U.S. needs a comprehensive data-protection plan for the nation
Last week, I discussed the massive Marriott International, Inc. data breach of its Starwood reservation system, which might affect as many as 500 million Marriott guests. In the article I discussed what Marriott customers affected by the breach can do for themselves to protect their identify and finances.
Data breaches of various sizes seem to be happening everywhere, in all types of businesses, organizations and government. Consider four of the most massive U.S. data breaches since 2013. Yahoo, a division of Verizon Communications, had 3 billion accounts breached. Equifax, one of the nation’s major consumer credit reporting companies had 147 million consumer accounts compromised. The breach of Target, one of the U.S.’ largest retail companies, affected 40 million customers.
The financial sector has had data breaches, too. Hackers compromised 76 million clients of J.P. Morgan Chase in 2014. In 2005, CardSystems Solutions suffered what was then the largest ever data breach in history, hitting 40 million credit cards. The breach was a major reason for the company’s sale by the end of that year.
Data breaches like Marriott’s, Starwood’s before its merger (500K guests), Hyatt’s (250 hotels), Mandarin Oriental Hotel’s (10 hotels), InterContinental Hotels Group’s (1,200 hotels), Trump Hotel’s (8 hotels) and Hilton’s (2015 scope unreported) specifically affect travelers. Other hacker break-ins affect everyone, including travelers.
Signs continue to be noticed that the hotel industry is not implementing essential security protection. Brian Krebs, an investigative reporter on cybercrime, points out, for example, that the hotel industry in the U.S., with some exceptions, continues to use credit card swiping for chipped cards instead of chip readers. I note that many hotels and hotel chains continue to not accept mobile payment systems, which eliminate the hotels’ need to store credit and debit card information.
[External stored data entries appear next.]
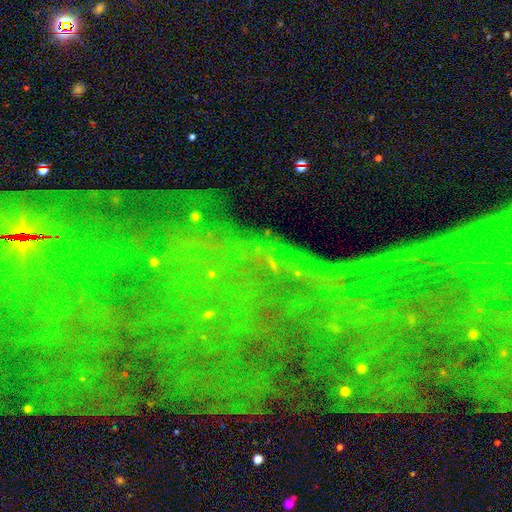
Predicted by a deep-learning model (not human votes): Overall: star or artifact (79%).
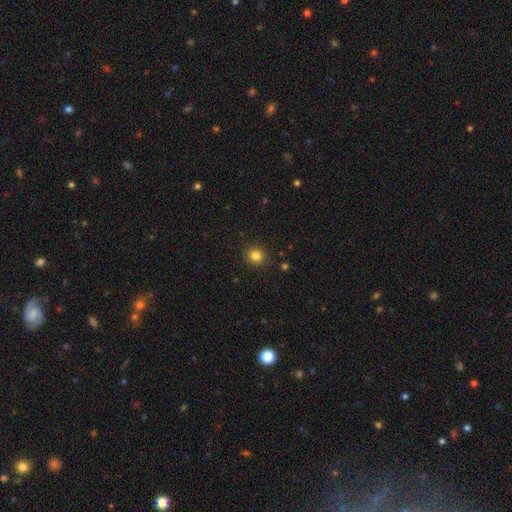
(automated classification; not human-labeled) smooth 83%, star or artifact 12%, featured or disk 5%. Down the decision tree: how rounded — round (87%); merging — none (91%).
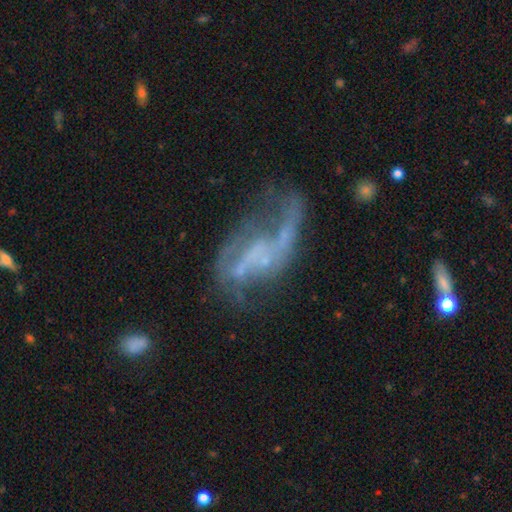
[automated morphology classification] Smooth or featured? Predicted: featured or disk (p=0.72). Edge-on disk? Predicted: no (p=0.94). Bar? Predicted: no (p=0.61). Spiral arms? Predicted: yes (p=0.57). Bulge size? Predicted: none (p=0.64). Merging? Predicted: major disturbance (p=0.40).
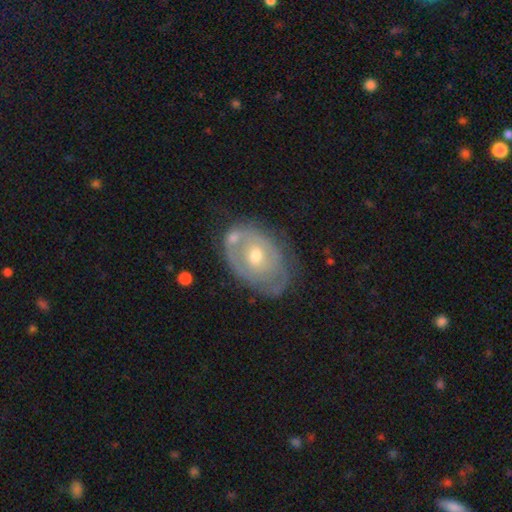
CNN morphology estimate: A featured or disk galaxy (69%) with no bar (78%), spiral arms (55%) and a moderate central bulge (61%). Merging: none (55%).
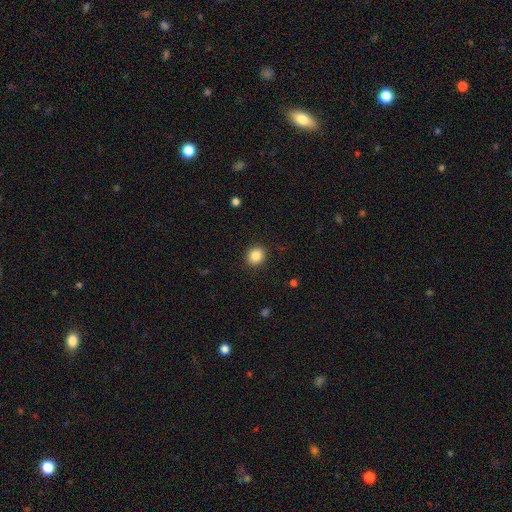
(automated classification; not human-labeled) Smooth or featured: smooth — 85% (star or artifact — 10%)
How rounded: round — 82% (in between — 17%)
Merging: none — 91% (minor disturbance — 6%)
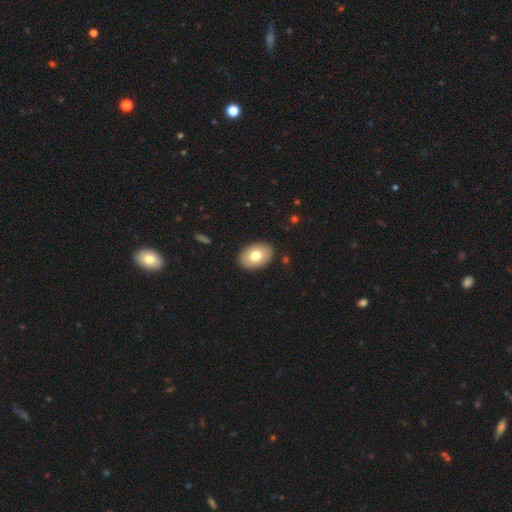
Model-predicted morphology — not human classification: The model was most divided on "smooth or featured": smooth: 75%, featured or disk: 18%, star or artifact: 7%. More confident: merging — none (90%); how rounded — in between (85%).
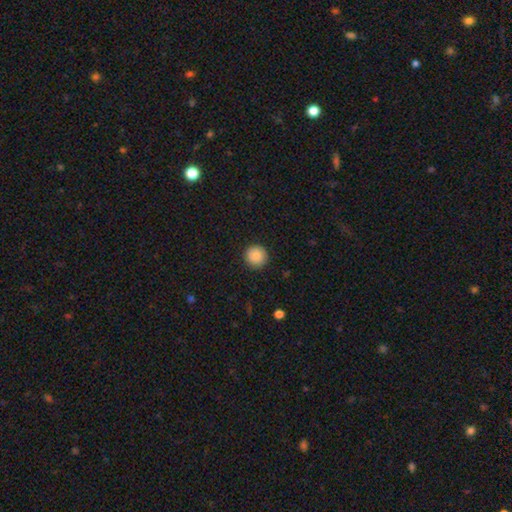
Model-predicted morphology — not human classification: Smooth or featured? Predicted: smooth (p=0.87). How rounded? Predicted: round (p=0.96). Merging? Predicted: none (p=0.92).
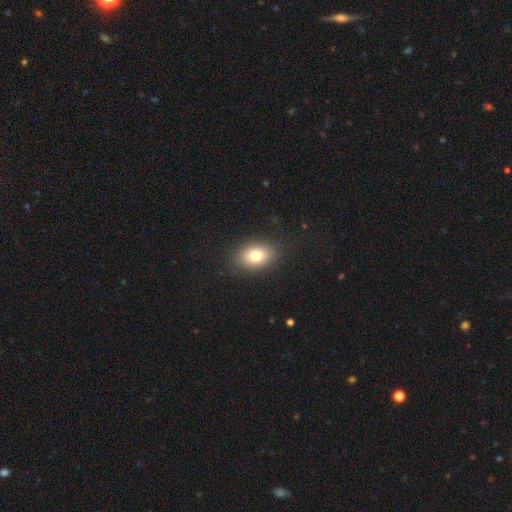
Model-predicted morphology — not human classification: The model was most divided on "how rounded": in between: 78%, round: 21%, cigar-shaped: 1%. More confident: merging — none (86%); smooth or featured — smooth (79%).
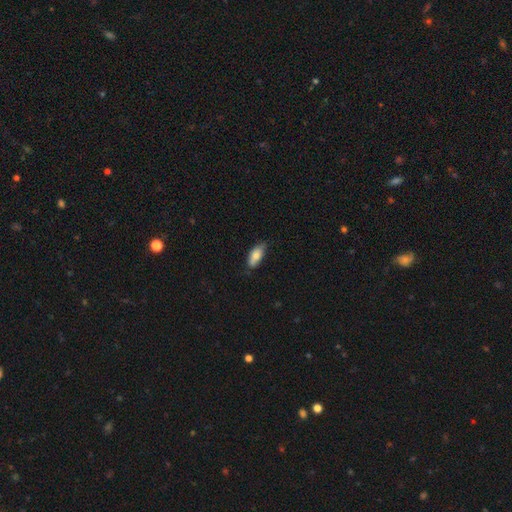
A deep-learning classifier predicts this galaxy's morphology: This appears to be a smooth galaxy with no disk features (80%) that is in between round and cigar-shaped (84%). Merging: none (69%).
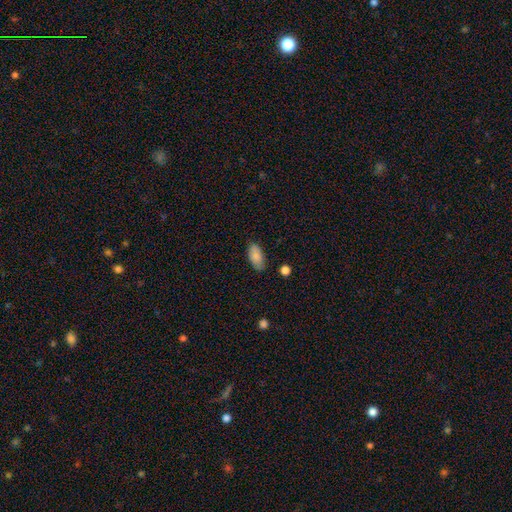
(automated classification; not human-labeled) Overall: smooth (86%). How rounded: in between (92%). Merging: none (81%).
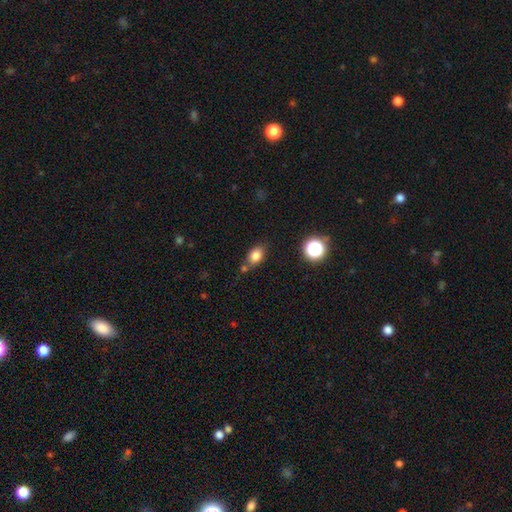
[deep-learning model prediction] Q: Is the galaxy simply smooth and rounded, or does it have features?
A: smooth — 81%.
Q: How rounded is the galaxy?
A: in between — 75%.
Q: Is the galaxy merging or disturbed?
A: none — 69%.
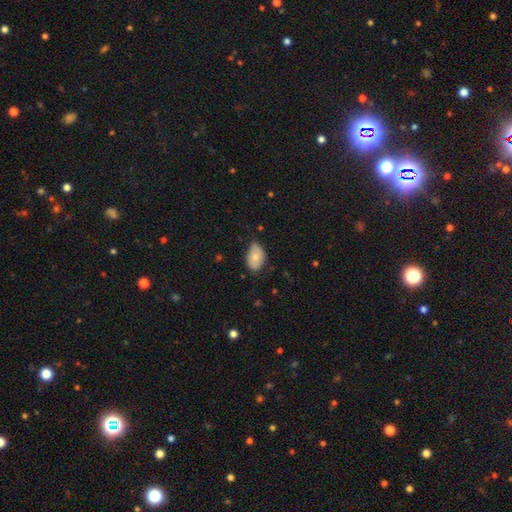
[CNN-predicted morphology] type=smooth (71%); roundness=in between (89%); merging=none (66%).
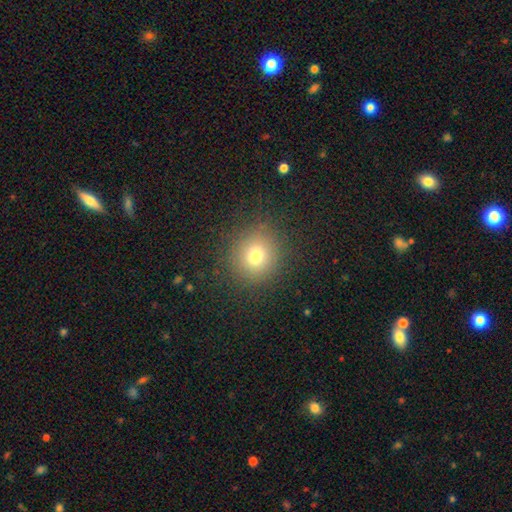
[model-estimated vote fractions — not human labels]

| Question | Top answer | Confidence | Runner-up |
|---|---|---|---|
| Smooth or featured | smooth | 75% | star or artifact (15%) |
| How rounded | round | 89% | in between (10%) |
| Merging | none | 87% | minor disturbance (8%) |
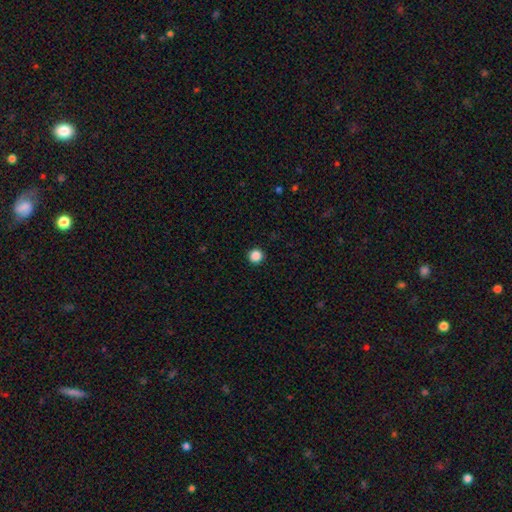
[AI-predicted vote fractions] Overall: smooth (87%). How rounded: round (96%). Merging: none (94%).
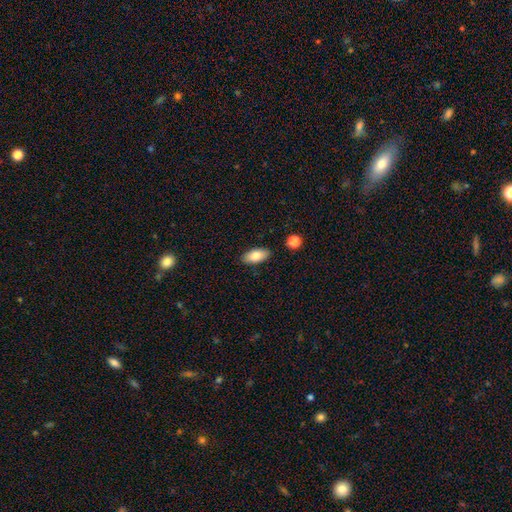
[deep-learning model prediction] Q: Smooth or featured?
A: smooth (80%); runner-up: featured or disk (13%)
Q: How rounded?
A: in between (91%); runner-up: cigar-shaped (6%)
Q: Merging?
A: none (88%); runner-up: minor disturbance (9%)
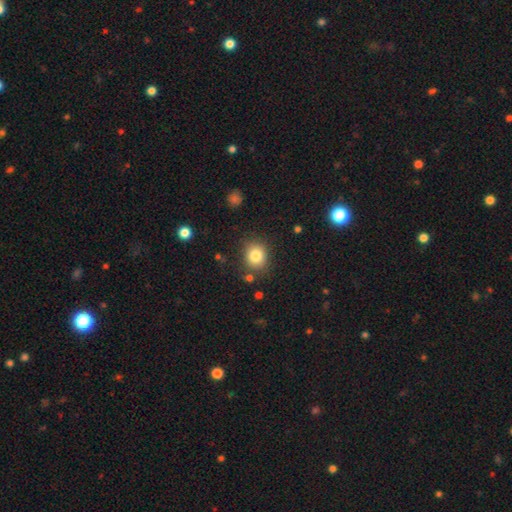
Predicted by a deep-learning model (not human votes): This is clearly a smooth galaxy (82%). How rounded: likely round (73%). Merging: clearly none (82%).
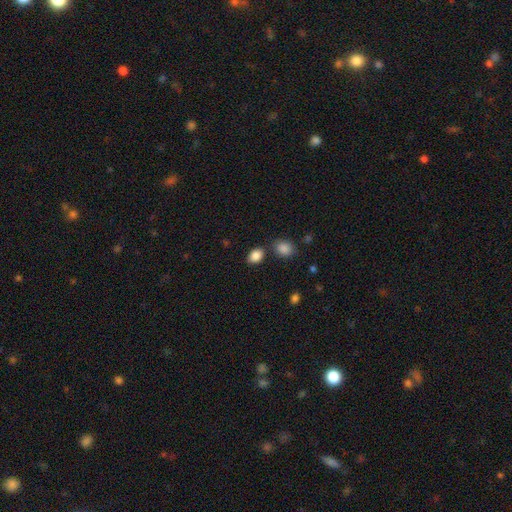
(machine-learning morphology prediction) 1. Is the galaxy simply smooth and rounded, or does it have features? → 87% smooth, 9% star or artifact, 5% featured or disk.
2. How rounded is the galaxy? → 74% in between, 25% round, 1% cigar-shaped.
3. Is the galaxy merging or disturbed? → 75% none, 12% minor disturbance, 10% merger, 3% major disturbance.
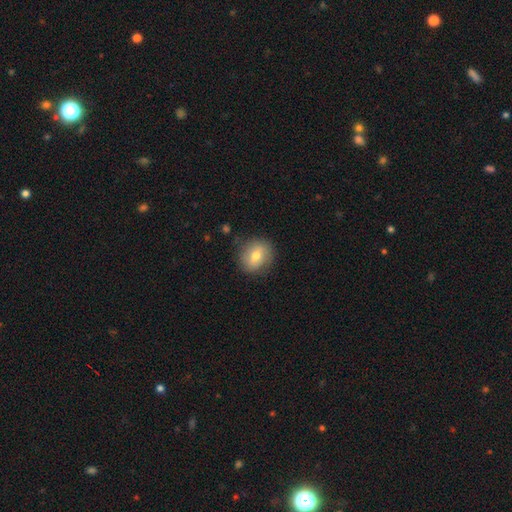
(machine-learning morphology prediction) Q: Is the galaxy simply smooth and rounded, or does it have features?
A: smooth — 69%.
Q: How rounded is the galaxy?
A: round — 69%.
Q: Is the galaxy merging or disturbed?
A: none — 83%.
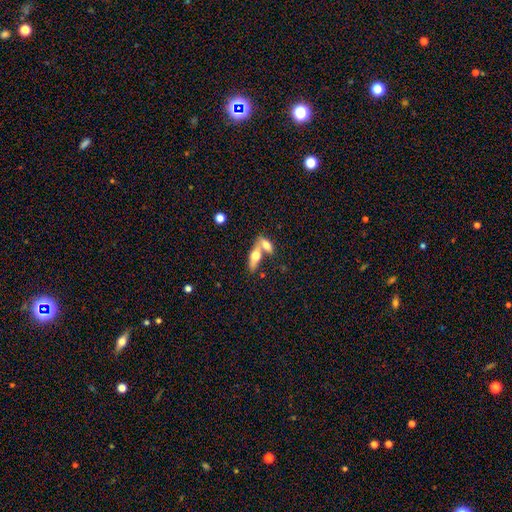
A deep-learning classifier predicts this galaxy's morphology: Smooth or featured? smooth (57%)
How rounded? in between (61%)
Merging? merger (57%)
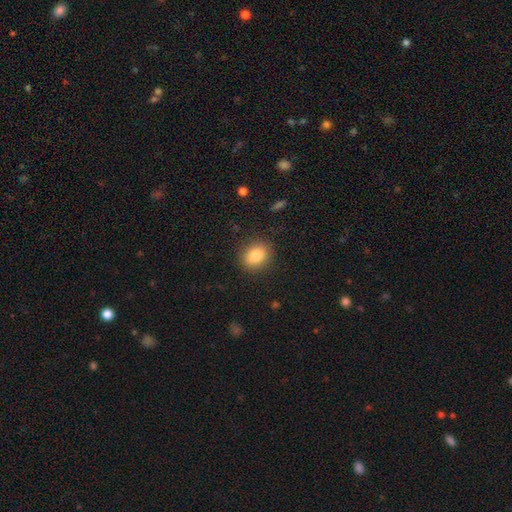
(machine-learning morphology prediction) smooth_or_featured: smooth (p=0.84) [alt: star or artifact p=0.09]
how_rounded: round (p=0.52) [alt: in between p=0.47]
merging: none (p=0.87) [alt: minor disturbance p=0.09]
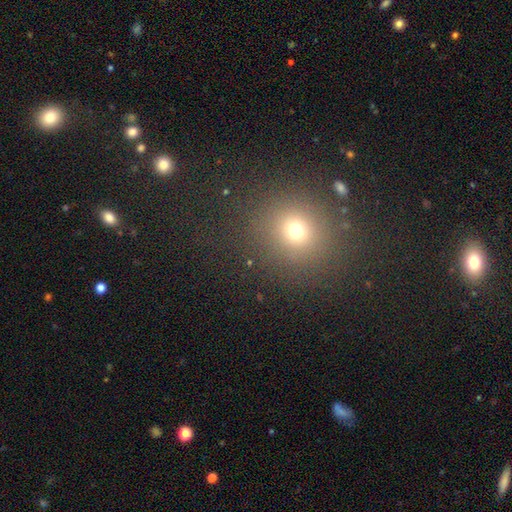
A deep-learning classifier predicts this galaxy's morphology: A smooth galaxy with no disk features (58%) that is round (88%).

Vote fractions:
- Smooth or featured? smooth: 58% / star or artifact: 34% / featured or disk: 7%
- How rounded? round: 88% / in between: 11% / cigar-shaped: 1%
- Merging? none: 88% / minor disturbance: 6% / major disturbance: 3% / merger: 2%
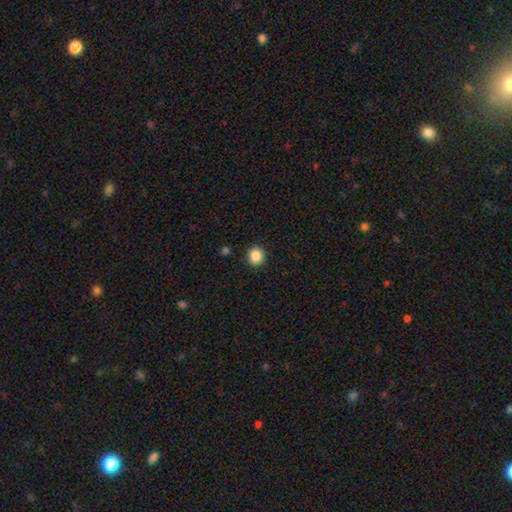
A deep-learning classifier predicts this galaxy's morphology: smooth-or-featured: smooth: 86% | star or artifact: 10% | featured or disk: 4%
  how-rounded: round: 91% | in between: 8% | cigar-shaped: 1%
  merging: none: 92% | minor disturbance: 5% | major disturbance: 2% | merger: 1%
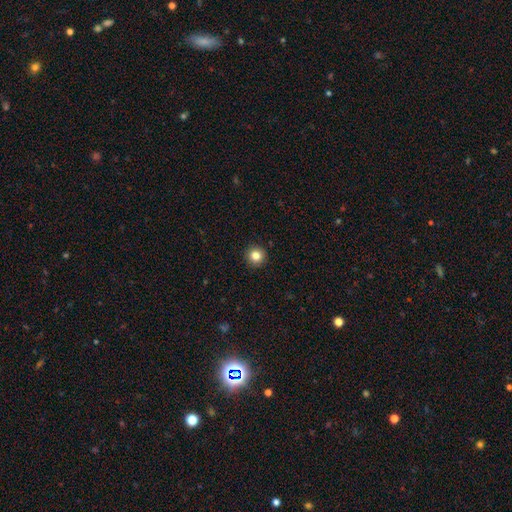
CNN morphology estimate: This appears to be a smooth galaxy with no disk features (83%) that is round (95%). Merging: none (93%).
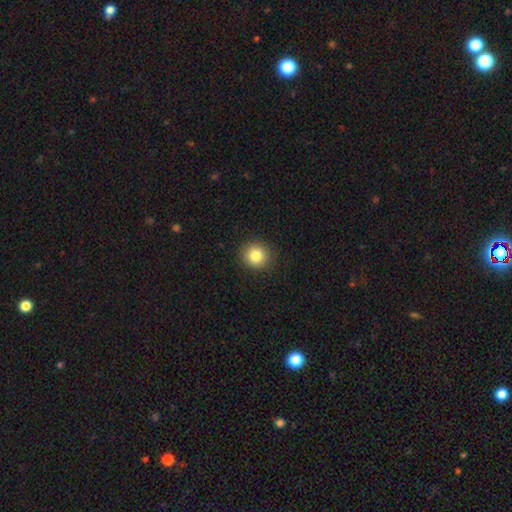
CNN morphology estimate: Smooth or featured? Predicted: smooth (p=0.84). How rounded? Predicted: round (p=0.87). Merging? Predicted: none (p=0.91).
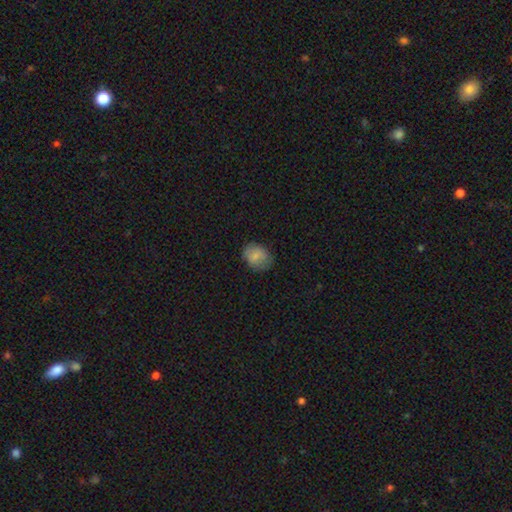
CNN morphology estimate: This appears to be a smooth galaxy with no disk features (78%) that is in between round and cigar-shaped (59%). Merging: none (76%).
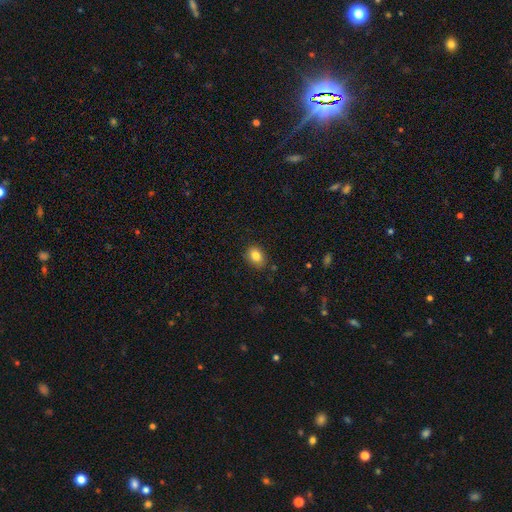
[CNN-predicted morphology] A smooth galaxy with no disk features (84%) that is in between round and cigar-shaped (71%).

Vote fractions:
- Smooth or featured? smooth: 84% / star or artifact: 9% / featured or disk: 7%
- How rounded? in between: 71% / round: 28% / cigar-shaped: 1%
- Merging? none: 85% / minor disturbance: 11% / major disturbance: 2% / merger: 1%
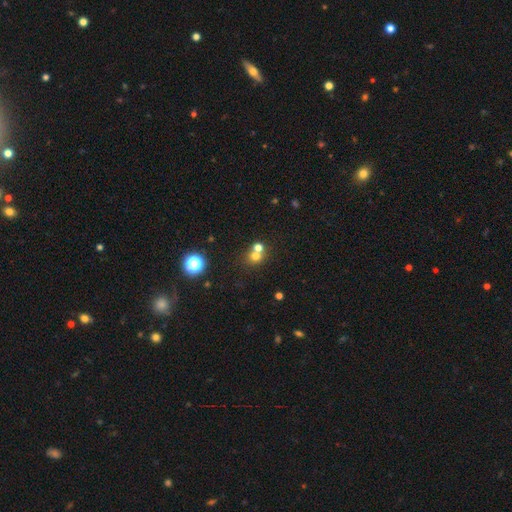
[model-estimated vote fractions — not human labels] The model was most divided on "merging": none: 47%, merger: 44%, minor disturbance: 6%, major disturbance: 3%. More confident: how rounded — round (83%); smooth or featured — smooth (67%).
It’s also important to realize that some hotels like Marriott/Starwood have had more than one data breach.
Shelly Palmer, a well known technology consultant, has said of the hospitality industry’s security, “Like many industries that are venerable and mature, hotels have legacy systems that were not designed for the world we live in today.”
For all consumers, including travelers, if a data breach occurs, the public needs to know about it sooner than later, because in the end, consumers are their own first line of defense against hackers. No one will act or monitor the personal identity and financial situation of each consumer like they will for themselves. If companies, including travel companies, retailers and financial institutions delay informing the public about hackers breaching their data, or keep it secret, consumers aren’t able to activate their defensive measures with essential timeliness, if at all.
“This year we saw, yet again, that cybercriminals are still finding success with the same tried and tested techniques, and their victims are still making the same mistakes.”
That statement, coupled with the report’s detailing of 2,216 confirmed data breaches in the last year, should give consumers and government officials great pause. It makes me ask the question, “Are businesses taking their customers’ privacy and security seriously enough?” I don’t think they are.
Companies have shown they need clear rules about essential data security, what they must do to detect breaches to minimize their effect, and if a breach occurs, what reporting and other measures will be necessary. Companies apparently need an incentive to secure their data, as it doesn’t appear that the harm to their bottom line or their reputation from a breach is incentive enough.
I call upon the Trump Administration and the U.S. Congress to join other advanced economies in the world by establishing meaningful, comprehensive data-protection laws for the nation to guard the nation’s data, including the personal data of every American. The law must create a dynamic framework for regulation that can evolve as data collection, use and technology changes.
A comprehensive data-protection law:
• Should cover all industries, organizations and government. No business, organizational or governmental sector of the nation should be exempt in the legislation as some proposals, such as the Data Acquisition and Technology Accountability and Security Act would do.
• Should attempt to reconcile the differences among the existing federal and state laws, rights and responsibilities, not diminish or stifle them with weaker laws and regulations that cannot accomplish the task at hand.
• Should encourage businesses, organizations and government to adopt best security process practices to keep private information private at the systems, product and services design stage.
• Require consumer notification for every breach occurrence, to each person whose information was stolen or possibly stolen. No business, organization or government should be able to keep breaches secret. Notification should begin within a few days of detection with the information available and expand as more information and more precise information is determined.
• The framework should fully recognize the harms that result from privacy violations and provide a reasonable methodology to address them.
Whether or not businesses, organizations and government recognize it, data collection is an inherent institutional risk and data protection a requisite responsibility for any business, organization or government that collects, uses, or shares personal information or other sensitive data.